文書の抜粋:
..........
Muramatsu, R., Takahashi, C., Miyake, S., Fujimura, H., Mochizuki, H. and Yamashita, T. (2012) Angiogenesis induced by CNS inflammation promotes neuronal remodeling through vessel-derived prostacyclin. Nat. Med. advance on line publication
PMID:23042236[PubMed - as supplied by publisher]

 血管-神経ワイヤリングは、発生期の器官形成に重要であると考えられてきましたが、成体組織、特に病態における意義は不明でした。本論文で村松(大阪大学大学院)らは、成体の脳脊髄組織において、血管が傷ついた神経組織の修復をもたらすことを明らかにしました。指定難病である多発性硬化症に類似する脳脊髄炎マウスでは、炎症によって皮質脊髄路(四肢の運動機能を制御する神経回路)が脱落し運動機能が麻痺します。この症状は時間が経つにつれて自然に回復しますが、それは残存する皮質脊髄路から軸索枝が出芽し、神経回路を修復した結果と考えられています。本論文では、この神経再生に先立って、病巣に旺盛な血管新生が起こり、その新生血管がプロスタサイクリンを通じて中枢神経回路の修復を誘導することを発見しました(図)。この結果は、成体中枢神経系における血管-神経ワイヤリングが、傷ついた神経組織を修復させる生体システムとして機能していることを示唆しております。
..........
与えられた情報:
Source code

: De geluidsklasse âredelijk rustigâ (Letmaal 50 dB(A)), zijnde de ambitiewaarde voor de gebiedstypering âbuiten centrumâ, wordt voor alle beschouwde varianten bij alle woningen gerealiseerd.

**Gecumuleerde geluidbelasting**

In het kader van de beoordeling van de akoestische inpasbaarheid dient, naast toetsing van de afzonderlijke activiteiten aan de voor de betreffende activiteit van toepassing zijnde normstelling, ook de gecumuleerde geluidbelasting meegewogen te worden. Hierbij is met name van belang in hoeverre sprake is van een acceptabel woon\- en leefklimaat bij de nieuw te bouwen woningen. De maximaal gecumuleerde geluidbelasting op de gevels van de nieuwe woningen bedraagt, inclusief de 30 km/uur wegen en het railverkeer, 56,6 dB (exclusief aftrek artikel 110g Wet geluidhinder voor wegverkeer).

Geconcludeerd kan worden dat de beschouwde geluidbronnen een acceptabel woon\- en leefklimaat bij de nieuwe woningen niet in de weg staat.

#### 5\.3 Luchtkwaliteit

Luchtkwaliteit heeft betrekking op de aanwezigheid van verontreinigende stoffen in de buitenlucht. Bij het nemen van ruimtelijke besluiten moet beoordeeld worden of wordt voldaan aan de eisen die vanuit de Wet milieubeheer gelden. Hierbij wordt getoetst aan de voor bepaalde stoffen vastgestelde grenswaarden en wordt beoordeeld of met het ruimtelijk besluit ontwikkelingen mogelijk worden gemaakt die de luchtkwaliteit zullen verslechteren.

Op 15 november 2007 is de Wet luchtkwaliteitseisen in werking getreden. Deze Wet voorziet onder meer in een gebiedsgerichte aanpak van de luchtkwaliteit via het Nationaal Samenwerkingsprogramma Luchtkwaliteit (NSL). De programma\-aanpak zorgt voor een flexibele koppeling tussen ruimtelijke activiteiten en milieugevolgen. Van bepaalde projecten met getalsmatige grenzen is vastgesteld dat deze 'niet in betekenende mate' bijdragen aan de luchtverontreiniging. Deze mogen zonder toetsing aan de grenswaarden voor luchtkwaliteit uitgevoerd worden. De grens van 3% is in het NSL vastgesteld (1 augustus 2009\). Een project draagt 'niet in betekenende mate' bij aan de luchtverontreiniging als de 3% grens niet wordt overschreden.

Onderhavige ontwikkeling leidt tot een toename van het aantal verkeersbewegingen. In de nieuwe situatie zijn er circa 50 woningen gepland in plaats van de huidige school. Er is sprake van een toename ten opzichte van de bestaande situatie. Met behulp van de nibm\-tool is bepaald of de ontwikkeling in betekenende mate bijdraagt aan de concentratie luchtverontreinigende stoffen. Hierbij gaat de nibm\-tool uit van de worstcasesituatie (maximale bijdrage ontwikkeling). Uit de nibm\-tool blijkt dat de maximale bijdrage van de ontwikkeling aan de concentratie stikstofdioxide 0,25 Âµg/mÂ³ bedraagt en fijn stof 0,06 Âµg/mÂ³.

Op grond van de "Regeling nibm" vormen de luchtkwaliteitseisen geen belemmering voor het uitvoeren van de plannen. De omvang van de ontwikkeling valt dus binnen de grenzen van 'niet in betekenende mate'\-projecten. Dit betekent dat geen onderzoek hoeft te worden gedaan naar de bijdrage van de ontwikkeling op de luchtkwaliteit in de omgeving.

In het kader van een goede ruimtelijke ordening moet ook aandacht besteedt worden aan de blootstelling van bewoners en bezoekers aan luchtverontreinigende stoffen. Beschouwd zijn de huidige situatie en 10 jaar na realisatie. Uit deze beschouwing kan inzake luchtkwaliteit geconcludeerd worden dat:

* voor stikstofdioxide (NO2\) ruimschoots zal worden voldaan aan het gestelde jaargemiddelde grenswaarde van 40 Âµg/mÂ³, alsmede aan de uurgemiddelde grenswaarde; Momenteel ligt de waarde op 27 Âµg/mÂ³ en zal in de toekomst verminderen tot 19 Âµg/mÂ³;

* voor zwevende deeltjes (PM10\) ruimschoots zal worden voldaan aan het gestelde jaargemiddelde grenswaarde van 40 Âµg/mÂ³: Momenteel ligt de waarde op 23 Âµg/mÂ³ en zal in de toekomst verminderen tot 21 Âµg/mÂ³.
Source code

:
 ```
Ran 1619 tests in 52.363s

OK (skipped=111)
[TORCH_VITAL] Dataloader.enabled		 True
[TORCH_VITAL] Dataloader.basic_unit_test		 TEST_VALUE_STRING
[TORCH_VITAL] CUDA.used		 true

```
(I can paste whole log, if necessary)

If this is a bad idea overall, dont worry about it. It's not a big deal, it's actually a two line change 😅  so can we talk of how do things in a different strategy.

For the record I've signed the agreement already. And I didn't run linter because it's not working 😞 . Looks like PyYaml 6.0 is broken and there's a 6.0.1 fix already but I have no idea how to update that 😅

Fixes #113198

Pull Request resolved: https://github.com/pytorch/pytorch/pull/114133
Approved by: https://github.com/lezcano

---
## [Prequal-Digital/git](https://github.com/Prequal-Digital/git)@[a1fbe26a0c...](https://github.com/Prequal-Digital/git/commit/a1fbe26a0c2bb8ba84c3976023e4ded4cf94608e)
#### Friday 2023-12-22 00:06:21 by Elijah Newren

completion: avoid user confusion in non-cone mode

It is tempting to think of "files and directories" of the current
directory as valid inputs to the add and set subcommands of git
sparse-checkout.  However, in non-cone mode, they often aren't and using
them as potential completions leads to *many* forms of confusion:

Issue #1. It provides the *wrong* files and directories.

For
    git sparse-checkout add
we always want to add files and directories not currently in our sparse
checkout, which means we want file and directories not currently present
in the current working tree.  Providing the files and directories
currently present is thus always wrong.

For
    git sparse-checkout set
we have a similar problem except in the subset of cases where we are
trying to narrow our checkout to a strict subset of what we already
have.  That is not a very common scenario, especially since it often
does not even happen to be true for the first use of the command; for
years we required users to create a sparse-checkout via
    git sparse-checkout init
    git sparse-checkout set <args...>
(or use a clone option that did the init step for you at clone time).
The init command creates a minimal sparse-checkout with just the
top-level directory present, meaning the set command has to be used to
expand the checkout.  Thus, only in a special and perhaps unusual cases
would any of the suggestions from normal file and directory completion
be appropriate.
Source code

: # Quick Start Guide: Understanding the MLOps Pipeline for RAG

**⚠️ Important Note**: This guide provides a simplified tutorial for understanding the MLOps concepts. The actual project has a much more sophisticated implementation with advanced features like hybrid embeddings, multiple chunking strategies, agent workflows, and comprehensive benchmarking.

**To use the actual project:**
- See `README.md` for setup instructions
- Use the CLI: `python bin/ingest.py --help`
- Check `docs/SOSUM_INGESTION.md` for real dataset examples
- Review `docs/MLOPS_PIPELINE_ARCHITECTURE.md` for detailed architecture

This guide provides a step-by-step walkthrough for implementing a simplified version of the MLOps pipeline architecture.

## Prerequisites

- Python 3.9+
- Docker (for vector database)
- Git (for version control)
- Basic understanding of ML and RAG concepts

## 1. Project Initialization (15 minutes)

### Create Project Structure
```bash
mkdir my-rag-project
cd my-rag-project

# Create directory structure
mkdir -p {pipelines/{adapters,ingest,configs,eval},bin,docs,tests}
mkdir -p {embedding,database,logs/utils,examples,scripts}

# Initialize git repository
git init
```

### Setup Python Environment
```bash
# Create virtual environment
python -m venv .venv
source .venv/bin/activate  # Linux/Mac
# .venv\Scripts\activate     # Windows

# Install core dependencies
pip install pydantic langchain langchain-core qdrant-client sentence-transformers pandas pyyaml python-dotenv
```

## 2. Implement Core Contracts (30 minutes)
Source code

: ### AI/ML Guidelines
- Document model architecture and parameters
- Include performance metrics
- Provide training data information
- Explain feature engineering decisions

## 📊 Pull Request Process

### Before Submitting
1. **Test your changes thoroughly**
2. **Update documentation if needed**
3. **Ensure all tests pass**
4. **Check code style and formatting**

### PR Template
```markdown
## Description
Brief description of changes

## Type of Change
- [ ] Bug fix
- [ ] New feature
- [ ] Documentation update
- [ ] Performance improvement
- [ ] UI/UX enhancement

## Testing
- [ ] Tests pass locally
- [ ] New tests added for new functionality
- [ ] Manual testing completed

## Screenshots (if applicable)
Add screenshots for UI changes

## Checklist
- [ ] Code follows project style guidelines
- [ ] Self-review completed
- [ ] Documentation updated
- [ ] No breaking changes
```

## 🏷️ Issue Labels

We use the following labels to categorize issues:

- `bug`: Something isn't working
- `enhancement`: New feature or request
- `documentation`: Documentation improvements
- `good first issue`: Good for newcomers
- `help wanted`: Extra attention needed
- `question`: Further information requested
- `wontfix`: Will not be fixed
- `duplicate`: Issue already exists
..........
次の課題:
A – 文書の抜粋のうち、「血管-神経ワイヤリングは、発」を含む語句で始まり「いることを示唆しております。」で終わる部分を、一字一句そのまま書き写せ。
B – 文書の抜粋によると、脳脊髄炎マウスで炎症によって脱落する神経回路は何か。

課題の解答:
A –
血管-神経ワイヤリングは、発生期の器官形成に重要であると考えられてきましたが、成体組織、特に病態における意義は不明でした。本論文で村松(大阪大学大学院)らは、成体の脳脊髄組織において、血管が傷ついた神経組織の修復をもたらすことを明らかにしました。指定難病である多発性硬化症に類似する脳脊髄炎マウスでは、炎症によって皮質脊髄路(四肢の運動機能を制御する神経回路)が脱落し運動機能が麻痺します。この症状は時間が経つにつれて自然に回復しますが、それは残存する皮質脊髄路から軸索枝が出芽し、神経回路を修復した結果と考えられています。本論文では、この神経再生に先立って、病巣に旺盛な血管新生が起こり、その新生血管がプロスタサイクリンを通じて中枢神経回路の修復を誘導することを発見しました(図)。この結果は、成体中枢神経系における血管-神経ワイヤリングが、傷ついた神経組織を修復させる生体システムとして機能していることを示唆しております。

B – 皮質脊髄路(四肢の運動機能を制御する神経回路)である。